Last year, the price of lumber was at an all-time high in May at $659 USD/1000 board feet for spruce-pine-fir two by fours. The increase in price was due to timber shortages from fires, difficulty in transportation and a housing boom in the U.S.

As of Aug. 23, lumber is $361 USD/1000 board feet. Record low was $111 in 1984.

Downie Timber is one of the main employers in Revelstoke, with up to 300 employees.

READ MORE: Revelstoke sawmill happy with new USMCA trade deal

While Woodman said the current economic climate is difficult, Downie is fortunate to have its fingers in multiple markets, such as the U.S., Ontario and Japan.

However, poor weather has led to decreased demand in Canada.

“Less than a month ago it was still raining in Ottawa and if it’s raining people aren’t outside enjoying their cedar decks. If you’re building a deck, you won’t be doing it if it’s raining,” said Woodman.

According to the Weather Network, July was one of the rainiest months in the last five years for Toronto.

Downie focuses on specialty products, such as lumber for decks, panels, and fencing. Cedar is the main type of wood for the company.

Yet, Woodman said demand for cedar is low right now.
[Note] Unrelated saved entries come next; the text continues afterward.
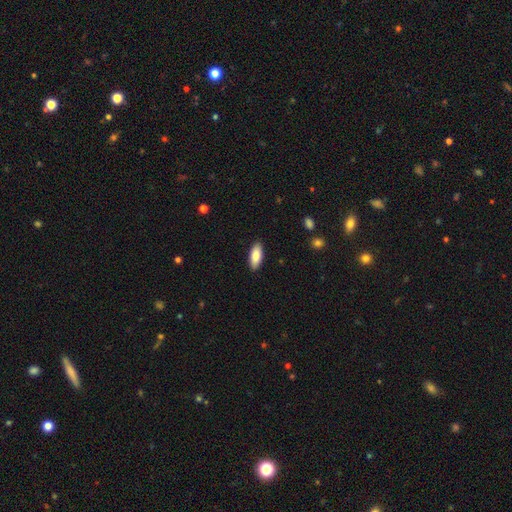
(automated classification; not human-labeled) The model was most divided on "how rounded": in between: 79%, cigar-shaped: 19%, round: 2%. More confident: merging — none (89%); smooth or featured — smooth (85%).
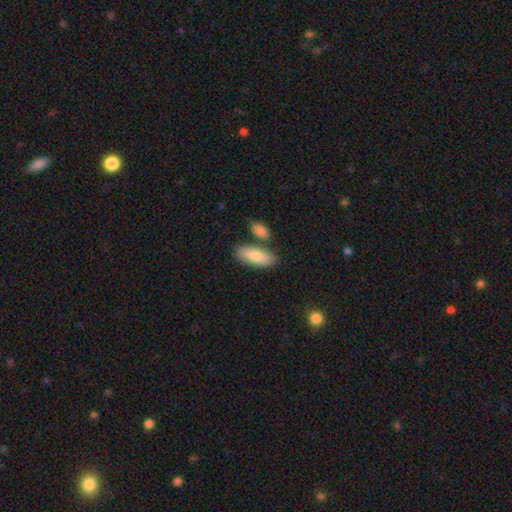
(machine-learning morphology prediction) Smooth or featured? Predicted: smooth (p=0.80). How rounded? Predicted: in between (p=0.76). Merging? Predicted: none (p=0.72).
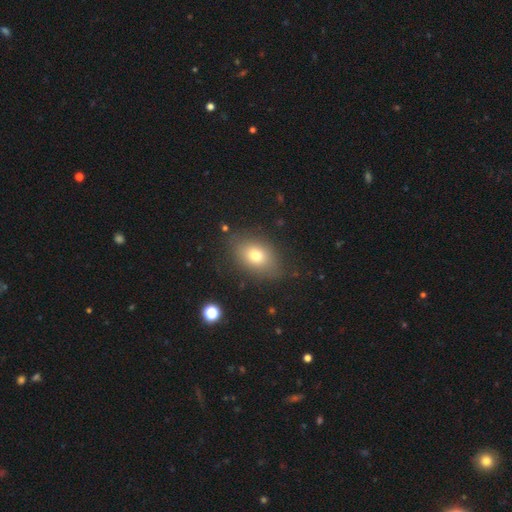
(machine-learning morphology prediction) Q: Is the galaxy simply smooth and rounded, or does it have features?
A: smooth — 73%.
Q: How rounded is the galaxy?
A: in between — 77%.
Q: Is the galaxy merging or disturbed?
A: none — 79%.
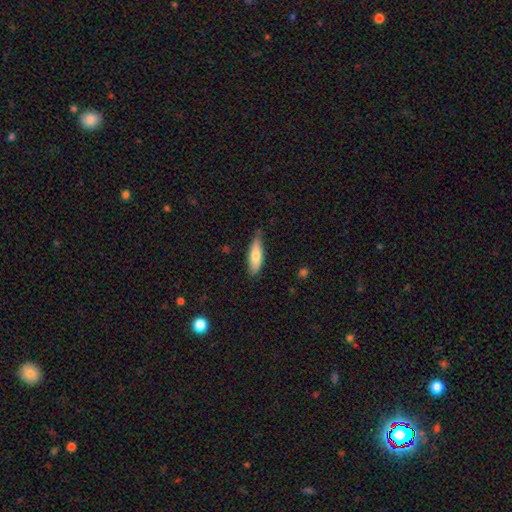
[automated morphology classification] Smooth or featured: smooth — 71% (featured or disk — 23%)
How rounded: cigar-shaped — 50% (in between — 48%)
Merging: none — 76% (minor disturbance — 20%)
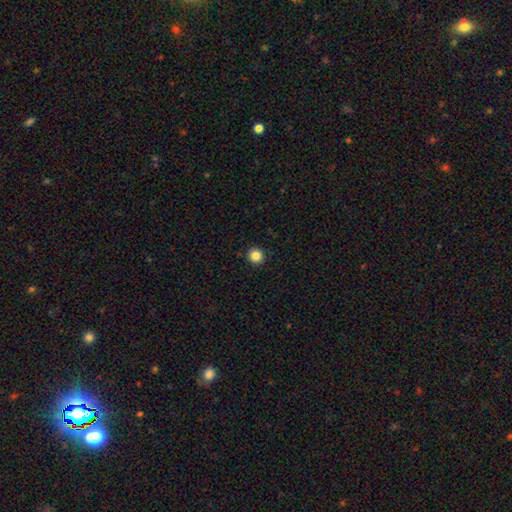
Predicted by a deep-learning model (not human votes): A smooth galaxy with no disk features (85%) that is round (94%). Merging: none (93%).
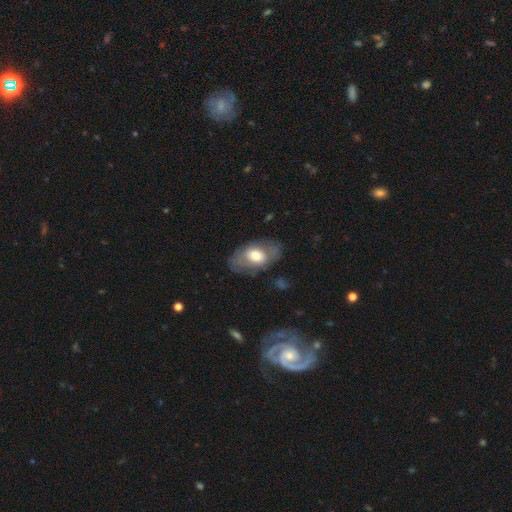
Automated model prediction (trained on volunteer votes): Q: Smooth or featured?
A: smooth (56%); runner-up: featured or disk (37%)
Q: How rounded?
A: in between (89%); runner-up: round (9%)
Q: Merging?
A: none (71%); runner-up: minor disturbance (18%)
Therefore, the company is trying to increase cutting of hemlock and fir, which is selling. However, switching takes time. For example, roads need to be planned and built to areas with those species.

“We have to work with the best we have.”

Woodman said Downie is fairly adaptable and a market leader.
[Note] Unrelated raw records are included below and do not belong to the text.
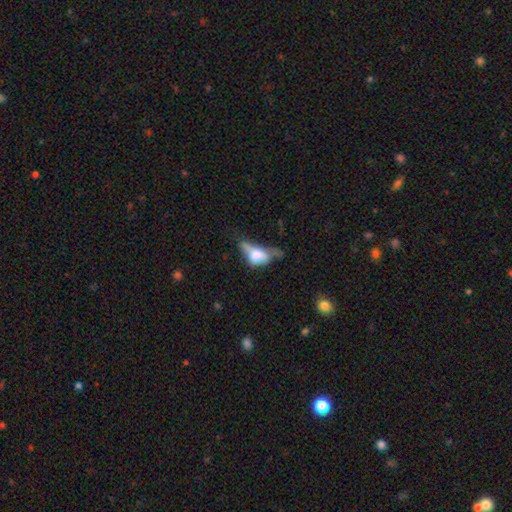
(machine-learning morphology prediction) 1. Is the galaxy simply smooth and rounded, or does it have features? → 54% smooth, 37% featured or disk, 10% star or artifact.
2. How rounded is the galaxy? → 77% in between, 14% cigar-shaped, 9% round.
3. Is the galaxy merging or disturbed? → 39% major disturbance, 26% minor disturbance, 22% none, 13% merger.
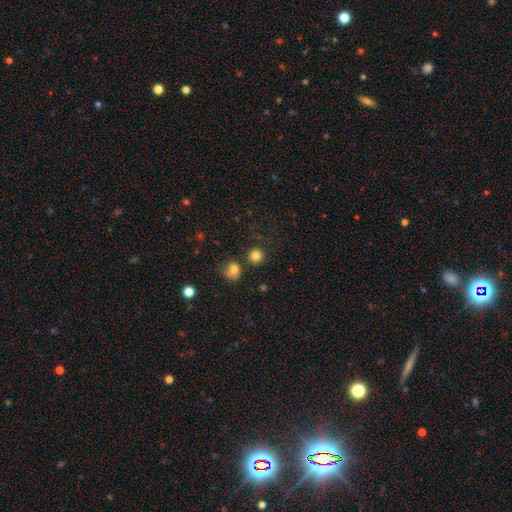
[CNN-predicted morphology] A smooth galaxy with no disk features (82%) that is round (92%).

Vote fractions:
- Smooth or featured? smooth: 82% / star or artifact: 12% / featured or disk: 6%
- How rounded? round: 92% / in between: 7% / cigar-shaped: 1%
- Merging? none: 79% / minor disturbance: 9% / merger: 8% / major disturbance: 4%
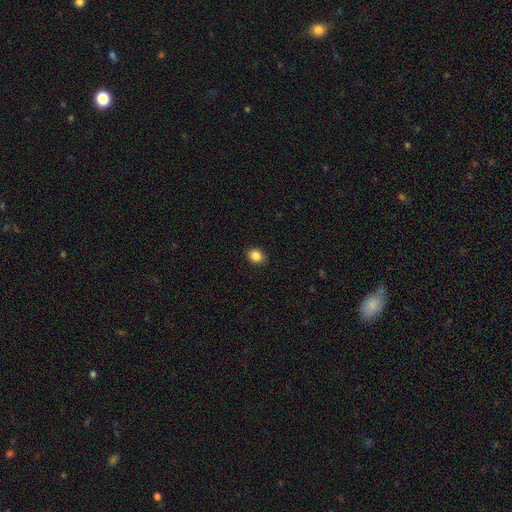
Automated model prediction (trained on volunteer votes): smooth-or-featured: smooth: 87% | star or artifact: 10% | featured or disk: 3%
  how-rounded: round: 55% | in between: 44% | cigar-shaped: 1%
  merging: none: 90% | minor disturbance: 7% | major disturbance: 2% | merger: 1%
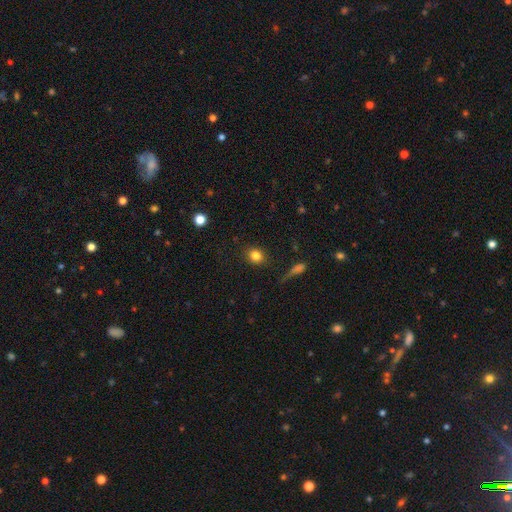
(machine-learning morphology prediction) A smooth galaxy with no disk features (83%) that is round (66%).

Vote fractions:
- Smooth or featured? smooth: 83% / star or artifact: 11% / featured or disk: 7%
- How rounded? round: 66% / in between: 33% / cigar-shaped: 1%
- Merging? none: 86% / minor disturbance: 9% / major disturbance: 3% / merger: 2%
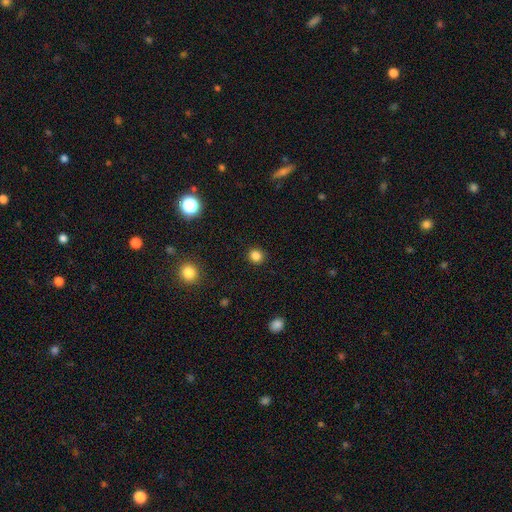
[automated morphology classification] Smooth or featured: smooth — 84% (star or artifact — 13%)
How rounded: round — 89% (in between — 10%)
Merging: none — 91% (minor disturbance — 6%)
While Downie Timber is unlikely to close, it could happen.

“Now, we’re trying to build a business plan so it won’t happen. And I’m confident that it won’t. However, I’m sure the people in Quesnel thought the same. And then it did.”

He continued that many of the mill curtailments and closures are happening in remote, isolated and rural communities. Like Revelstoke.

“This situation should be a real eye opener.”

Other factors heavily impacting the forest industry include tariffs.

Since 2017, the U.S. has placed a 20 per cent tax on Canadian lumber. Woodman said the tariffs are crippling; costing the company millions.

“It’s money that could optimize the sawmill or find ways to get more value out of our lumber.”

He said 65 per cent of their cedar goes to the U.S.

In an email statement from Vanessa Adams, press secretary to the Minister of Natural Resources, she wrote, “Our government has and will continue to be there with our steadfast support for the sector, and for the thousands of workers and families that rely on the forest sector.”

She noted that the federal government has invested millions to support innovation in the forestry sector.

“Where they cut, we have invested; where they stepped back, we have stepped up to vigorously defend and advocate for our forest sector.”

In an email from the B.C. Ministry of Forests, they said the government will do everything they can to ensure support systems are in place on behalf of forestry workers to minimize curtailments and closures.

Woodman said after the September closure, the company does not have any more planned.